RECORDED INFORMATION:
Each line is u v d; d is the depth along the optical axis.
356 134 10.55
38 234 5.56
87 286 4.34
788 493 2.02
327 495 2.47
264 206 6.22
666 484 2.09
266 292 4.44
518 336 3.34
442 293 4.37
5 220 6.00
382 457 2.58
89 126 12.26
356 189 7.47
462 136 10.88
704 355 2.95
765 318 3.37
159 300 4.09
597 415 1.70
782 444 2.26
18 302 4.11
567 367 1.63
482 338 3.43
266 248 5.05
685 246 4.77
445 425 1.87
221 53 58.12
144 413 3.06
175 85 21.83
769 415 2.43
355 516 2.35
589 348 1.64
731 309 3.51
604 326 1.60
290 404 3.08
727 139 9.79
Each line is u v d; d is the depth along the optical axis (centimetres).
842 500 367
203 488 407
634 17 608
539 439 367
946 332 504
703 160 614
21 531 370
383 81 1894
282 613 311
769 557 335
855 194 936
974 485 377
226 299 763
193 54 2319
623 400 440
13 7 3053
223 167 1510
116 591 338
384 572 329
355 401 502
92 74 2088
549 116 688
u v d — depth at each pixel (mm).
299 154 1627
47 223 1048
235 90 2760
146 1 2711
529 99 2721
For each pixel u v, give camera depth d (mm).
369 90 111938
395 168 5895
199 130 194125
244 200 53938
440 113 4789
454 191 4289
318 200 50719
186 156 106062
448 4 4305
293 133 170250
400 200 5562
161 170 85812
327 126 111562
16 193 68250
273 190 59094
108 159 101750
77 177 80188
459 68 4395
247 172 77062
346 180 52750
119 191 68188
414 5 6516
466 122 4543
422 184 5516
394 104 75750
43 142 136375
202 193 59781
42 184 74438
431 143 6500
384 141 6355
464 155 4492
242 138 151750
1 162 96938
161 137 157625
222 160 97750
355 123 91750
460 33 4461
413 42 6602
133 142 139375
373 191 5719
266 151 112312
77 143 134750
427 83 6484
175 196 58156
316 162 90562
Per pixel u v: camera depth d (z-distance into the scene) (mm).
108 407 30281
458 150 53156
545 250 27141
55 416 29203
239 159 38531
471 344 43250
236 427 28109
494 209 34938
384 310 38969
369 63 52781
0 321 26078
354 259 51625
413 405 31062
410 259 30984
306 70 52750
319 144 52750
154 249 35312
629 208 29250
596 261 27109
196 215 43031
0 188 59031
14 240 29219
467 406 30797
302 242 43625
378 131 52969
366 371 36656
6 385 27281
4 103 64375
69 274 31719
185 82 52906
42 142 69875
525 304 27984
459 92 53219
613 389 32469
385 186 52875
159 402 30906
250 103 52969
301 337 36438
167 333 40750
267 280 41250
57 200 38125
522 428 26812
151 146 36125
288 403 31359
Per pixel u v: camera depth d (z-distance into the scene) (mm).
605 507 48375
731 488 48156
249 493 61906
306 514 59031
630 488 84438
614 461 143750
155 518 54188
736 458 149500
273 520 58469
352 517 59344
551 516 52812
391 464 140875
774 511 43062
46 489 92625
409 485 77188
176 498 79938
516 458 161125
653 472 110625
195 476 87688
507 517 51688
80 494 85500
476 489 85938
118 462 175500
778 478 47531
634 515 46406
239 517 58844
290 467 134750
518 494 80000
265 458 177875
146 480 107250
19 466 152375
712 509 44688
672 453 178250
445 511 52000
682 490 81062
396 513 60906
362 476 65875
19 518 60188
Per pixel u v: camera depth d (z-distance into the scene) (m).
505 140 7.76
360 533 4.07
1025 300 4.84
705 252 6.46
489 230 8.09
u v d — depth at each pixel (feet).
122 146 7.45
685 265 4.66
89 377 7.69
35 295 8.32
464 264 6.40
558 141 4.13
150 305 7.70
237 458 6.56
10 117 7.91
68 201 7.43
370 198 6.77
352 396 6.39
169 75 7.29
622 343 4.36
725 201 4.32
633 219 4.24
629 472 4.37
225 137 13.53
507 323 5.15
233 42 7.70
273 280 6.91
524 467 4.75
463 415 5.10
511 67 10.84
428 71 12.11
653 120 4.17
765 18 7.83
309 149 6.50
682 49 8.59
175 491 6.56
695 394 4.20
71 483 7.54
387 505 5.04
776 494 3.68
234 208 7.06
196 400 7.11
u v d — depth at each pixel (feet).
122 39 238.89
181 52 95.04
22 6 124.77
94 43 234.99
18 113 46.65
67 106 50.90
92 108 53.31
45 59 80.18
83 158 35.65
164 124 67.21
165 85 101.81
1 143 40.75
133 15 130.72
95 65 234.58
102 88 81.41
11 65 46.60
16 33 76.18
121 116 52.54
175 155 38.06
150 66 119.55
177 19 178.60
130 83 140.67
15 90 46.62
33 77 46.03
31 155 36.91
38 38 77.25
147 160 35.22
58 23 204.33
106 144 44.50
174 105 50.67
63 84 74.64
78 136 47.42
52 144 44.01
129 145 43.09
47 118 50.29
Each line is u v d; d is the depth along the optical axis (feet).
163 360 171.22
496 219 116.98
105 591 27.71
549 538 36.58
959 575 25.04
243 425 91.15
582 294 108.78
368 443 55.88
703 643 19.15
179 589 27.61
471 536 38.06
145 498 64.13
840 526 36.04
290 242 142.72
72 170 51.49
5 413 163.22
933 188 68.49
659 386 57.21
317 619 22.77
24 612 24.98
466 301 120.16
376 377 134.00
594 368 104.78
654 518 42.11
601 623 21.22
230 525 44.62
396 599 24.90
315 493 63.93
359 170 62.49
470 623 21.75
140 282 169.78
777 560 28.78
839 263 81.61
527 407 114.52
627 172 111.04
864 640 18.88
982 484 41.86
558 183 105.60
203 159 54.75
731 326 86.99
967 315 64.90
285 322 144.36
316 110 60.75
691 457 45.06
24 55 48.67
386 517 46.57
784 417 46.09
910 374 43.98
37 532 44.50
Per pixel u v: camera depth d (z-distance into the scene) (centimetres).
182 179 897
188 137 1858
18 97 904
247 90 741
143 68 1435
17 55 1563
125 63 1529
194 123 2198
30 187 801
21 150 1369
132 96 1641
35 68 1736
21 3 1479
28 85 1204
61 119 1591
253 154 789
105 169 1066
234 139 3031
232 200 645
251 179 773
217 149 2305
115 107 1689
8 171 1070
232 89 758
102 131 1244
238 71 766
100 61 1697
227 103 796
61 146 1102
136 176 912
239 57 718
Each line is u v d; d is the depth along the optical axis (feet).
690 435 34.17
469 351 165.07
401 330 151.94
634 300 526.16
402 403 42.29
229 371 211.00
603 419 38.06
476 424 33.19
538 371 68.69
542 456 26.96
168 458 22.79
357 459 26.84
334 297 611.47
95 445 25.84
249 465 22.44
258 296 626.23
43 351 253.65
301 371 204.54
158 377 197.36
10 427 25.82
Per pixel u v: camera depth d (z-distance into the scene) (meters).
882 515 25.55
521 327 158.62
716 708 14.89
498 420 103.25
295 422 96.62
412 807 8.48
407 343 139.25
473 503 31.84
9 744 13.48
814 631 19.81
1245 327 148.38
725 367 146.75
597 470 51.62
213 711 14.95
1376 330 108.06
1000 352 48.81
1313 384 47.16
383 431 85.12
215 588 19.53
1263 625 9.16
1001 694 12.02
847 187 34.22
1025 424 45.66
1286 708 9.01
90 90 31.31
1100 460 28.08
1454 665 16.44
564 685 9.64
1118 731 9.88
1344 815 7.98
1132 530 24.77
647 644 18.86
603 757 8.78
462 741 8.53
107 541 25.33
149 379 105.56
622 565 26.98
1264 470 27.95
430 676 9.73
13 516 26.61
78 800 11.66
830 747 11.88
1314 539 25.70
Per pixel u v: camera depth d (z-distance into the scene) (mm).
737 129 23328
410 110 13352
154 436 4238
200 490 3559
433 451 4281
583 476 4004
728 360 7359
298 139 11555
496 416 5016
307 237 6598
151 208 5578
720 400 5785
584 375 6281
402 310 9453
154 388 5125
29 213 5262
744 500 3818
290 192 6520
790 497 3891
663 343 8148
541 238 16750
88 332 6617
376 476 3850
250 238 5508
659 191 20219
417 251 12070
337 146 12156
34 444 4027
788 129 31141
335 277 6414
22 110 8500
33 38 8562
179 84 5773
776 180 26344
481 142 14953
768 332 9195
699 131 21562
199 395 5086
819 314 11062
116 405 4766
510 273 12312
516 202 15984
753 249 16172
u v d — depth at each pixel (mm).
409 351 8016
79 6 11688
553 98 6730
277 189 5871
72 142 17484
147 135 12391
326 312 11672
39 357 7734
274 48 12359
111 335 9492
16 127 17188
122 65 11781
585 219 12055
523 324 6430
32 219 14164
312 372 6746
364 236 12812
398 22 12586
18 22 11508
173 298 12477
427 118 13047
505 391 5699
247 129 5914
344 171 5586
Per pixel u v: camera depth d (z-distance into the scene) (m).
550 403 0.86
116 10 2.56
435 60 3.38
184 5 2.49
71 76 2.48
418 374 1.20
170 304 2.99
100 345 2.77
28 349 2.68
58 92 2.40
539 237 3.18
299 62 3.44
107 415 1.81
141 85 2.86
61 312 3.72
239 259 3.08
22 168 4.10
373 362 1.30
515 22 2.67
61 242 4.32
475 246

AIM OF THE TASK: Quote the data above from the line containing "293 133 170250" to the line containing "1 162 96938", inclusive, and stop.

SOLUTION BELOW:
293 133 170250
400 200 5562
161 170 85812
327 126 111562
16 193 68250
273 190 59094
108 159 101750
77 177 80188
459 68 4395
247 172 77062
346 180 52750
119 191 68188
414 5 6516
466 122 4543
422 184 5516
394 104 75750
43 142 136375
202 193 59781
42 184 74438
431 143 6500
384 141 6355
464 155 4492
242 138 151750
1 162 96938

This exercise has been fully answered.